WHAT IS EXPECTED. The reply should hold every record, copied exactly, and none of the pictures.

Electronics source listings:
────────────────
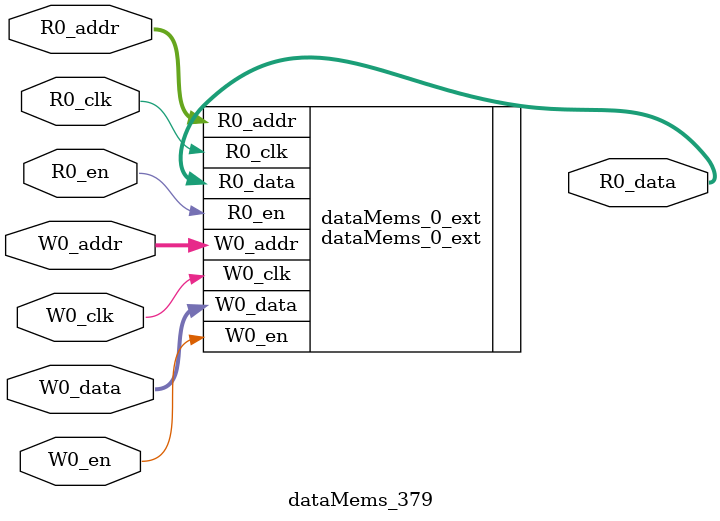
<source format=sv>
`ifndef RANDOMIZE
  `ifdef RANDOMIZE_REG_INIT
    `define RANDOMIZE
  `endif // RANDOMIZE_REG_INIT
`endif // not def RANDOMIZE
`ifndef RANDOMIZE
  `ifdef RANDOMIZE_MEM_INIT
    `define RANDOMIZE
  `endif // RANDOMIZE_MEM_INIT
`endif // not def RANDOMIZE

`ifndef RANDOM
  `define RANDOM $random
`endif // not def RANDOM

// Users can define 'PRINTF_COND' to add an extra gate to prints.
`ifndef PRINTF_COND_
  `ifdef PRINTF_COND
    `define PRINTF_COND_ (`PRINTF_COND)
  `else  // PRINTF_COND
    `define PRINTF_COND_ 1
  `endif // PRINTF_COND
`endif // not def PRINTF_COND_

// Users can define 'ASSERT_VERBOSE_COND' to add an extra gate to assert error printing.
`ifndef ASSERT_VERBOSE_COND_
  `ifdef ASSERT_VERBOSE_COND
    `define ASSERT_VERBOSE_COND_ (`ASSERT_VERBOSE_COND)
  `else  // ASSERT_VERBOSE_COND
    `define ASSERT_VERBOSE_COND_ 1
  `endif // ASSERT_VERBOSE_COND
`endif // not def ASSERT_VERBOSE_COND_

// Users can define 'STOP_COND' to add an extra gate to stop conditions.
`ifndef STOP_COND_
  `ifdef STOP_COND
    `define STOP_COND_ (`STOP_COND)
  `else  // STOP_COND
    `define STOP_COND_ 1
  `endif // STOP_COND
`endif // not def STOP_COND_

// Users can define INIT_RANDOM as general code that gets injected into the
// initializer block for modules with registers.
`ifndef INIT_RANDOM
  `define INIT_RANDOM
`endif // not def INIT_RANDOM

// If using random initialization, you can also define RANDOMIZE_DELAY to
// customize the delay used, otherwise 0.002 is used.
`ifndef RANDOMIZE_DELAY
  `define RANDOMIZE_DELAY 0.002
`endif // not def RANDOMIZE_DELAY

// Define INIT_RANDOM_PROLOG_ for use in our modules below.
`ifndef INIT_RANDOM_PROLOG_
  `ifdef RANDOMIZE
    `ifdef VERILATOR
      `define INIT_RANDOM_PROLOG_ `INIT_RANDOM
    `else  // VERILATOR
      `define INIT_RANDOM_PROLOG_ `INIT_RANDOM #`RANDOMIZE_DELAY begin end
    `endif // VERILATOR
  `else  // RANDOMIZE
    `define INIT_RANDOM_PROLOG_
  `endif // RANDOMIZE
`endif // not def INIT_RANDOM_PROLOG_

// Include register initializers in init blocks unless synthesis is set
`ifndef SYNTHESIS
  `ifndef ENABLE_INITIAL_REG_
    `define ENABLE_INITIAL_REG_
  `endif // not def ENABLE_INITIAL_REG_
`endif // not def SYNTHESIS

// Include rmemory initializers in init blocks unless synthesis is set
`ifndef SYNTHESIS
  `ifndef ENABLE_INITIAL_MEM_
    `define ENABLE_INITIAL_MEM_
  `endif // not def ENABLE_INITIAL_MEM_
`endif // not def SYNTHESIS

module dataMems_379(	// @[generators/ara/src/main/scala/UnsafeAXI4ToTL.scala:365:62]
  input  [4:0]  R0_addr,
  input         R0_en,
  input         R0_clk,
  output [66:0] R0_data,
  input  [4:0]  W0_addr,
  input         W0_en,
  input         W0_clk,
  input  [66:0] W0_data
);

  dataMems_0_ext dataMems_0_ext (	// @[generators/ara/src/main/scala/UnsafeAXI4ToTL.scala:365:62]
    .R0_addr (R0_addr),
    .R0_en   (R0_en),
    .R0_clk  (R0_clk),
    .R0_data (R0_data),
    .W0_addr (W0_addr),
    .W0_en   (W0_en),
    .W0_clk  (W0_clk),
    .W0_data (W0_data)
  );
endmodule


</source>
────────────────
EXPECTED OUTPUT.
<source format=sv>
`ifndef RANDOMIZE
  `ifdef RANDOMIZE_REG_INIT
    `define RANDOMIZE
  `endif // RANDOMIZE_REG_INIT
`endif // not def RANDOMIZE
`ifndef RANDOMIZE
  `ifdef RANDOMIZE_MEM_INIT
    `define RANDOMIZE
  `endif // RANDOMIZE_MEM_INIT
`endif // not def RANDOMIZE

`ifndef RANDOM
  `define RANDOM $random
`endif // not def RANDOM

// Users can define 'PRINTF_COND' to add an extra gate to prints.
`ifndef PRINTF_COND_
  `ifdef PRINTF_COND
    `define PRINTF_COND_ (`PRINTF_COND)
  `else  // PRINTF_COND
    `define PRINTF_COND_ 1
  `endif // PRINTF_COND
`endif // not def PRINTF_COND_

// Users can define 'ASSERT_VERBOSE_COND' to add an extra gate to assert error printing.
`ifndef ASSERT_VERBOSE_COND_
  `ifdef ASSERT_VERBOSE_COND
    `define ASSERT_VERBOSE_COND_ (`ASSERT_VERBOSE_COND)
  `else  // ASSERT_VERBOSE_COND
    `define ASSERT_VERBOSE_COND_ 1
  `endif // ASSERT_VERBOSE_COND
`endif // not def ASSERT_VERBOSE_COND_

// Users can define 'STOP_COND' to add an extra gate to stop conditions.
`ifndef STOP_COND_
  `ifdef STOP_COND
    `define STOP_COND_ (`STOP_COND)
  `else  // STOP_COND
    `define STOP_COND_ 1
  `endif // STOP_COND
`endif // not def STOP_COND_

// Users can define INIT_RANDOM as general code that gets injected into the
// initializer block for modules with registers.
`ifndef INIT_RANDOM
  `define INIT_RANDOM
`endif // not def INIT_RANDOM

// If using random initialization, you can also define RANDOMIZE_DELAY to
// customize the delay used, otherwise 0.002 is used.
`ifndef RANDOMIZE_DELAY
  `define RANDOMIZE_DELAY 0.002
`endif // not def RANDOMIZE_DELAY

// Define INIT_RANDOM_PROLOG_ for use in our modules below.
`ifndef INIT_RANDOM_PROLOG_
  `ifdef RANDOMIZE
    `ifdef VERILATOR
      `define INIT_RANDOM_PROLOG_ `INIT_RANDOM
    `else  // VERILATOR
      `define INIT_RANDOM_PROLOG_ `INIT_RANDOM #`RANDOMIZE_DELAY begin end
    `endif // VERILATOR
  `else  // RANDOMIZE
    `define INIT_RANDOM_PROLOG_
  `endif // RANDOMIZE
`endif // not def INIT_RANDOM_PROLOG_

// Include register initializers in init blocks unless synthesis is set
`ifndef SYNTHESIS
  `ifndef ENABLE_INITIAL_REG_
    `define ENABLE_INITIAL_REG_
  `endif // not def ENABLE_INITIAL_REG_
`endif // not def SYNTHESIS

// Include rmemory initializers in init blocks unless synthesis is set
`ifndef SYNTHESIS
  `ifndef ENABLE_INITIAL_MEM_
    `define ENABLE_INITIAL_MEM_
  `endif // not def ENABLE_INITIAL_MEM_
`endif // not def SYNTHESIS

module dataMems_379(	// @[generators/ara/src/main/scala/UnsafeAXI4ToTL.scala:365:62]
  input  [4:0]  R0_addr,
  input         R0_en,
  input         R0_clk,
  output [66:0] R0_data,
  input  [4:0]  W0_addr,
  input         W0_en,
  input         W0_clk,
  input  [66:0] W0_data
);

  dataMems_0_ext dataMems_0_ext (	// @[generators/ara/src/main/scala/UnsafeAXI4ToTL.scala:365:62]
    .R0_addr (R0_addr),
    .R0_en   (R0_en),
    .R0_clk  (R0_clk),
    .R0_data (R0_data),
    .W0_addr (W0_addr),
    .W0_en   (W0_en),
    .W0_clk  (W0_clk),
    .W0_data (W0_data)
  );
endmodule


</source>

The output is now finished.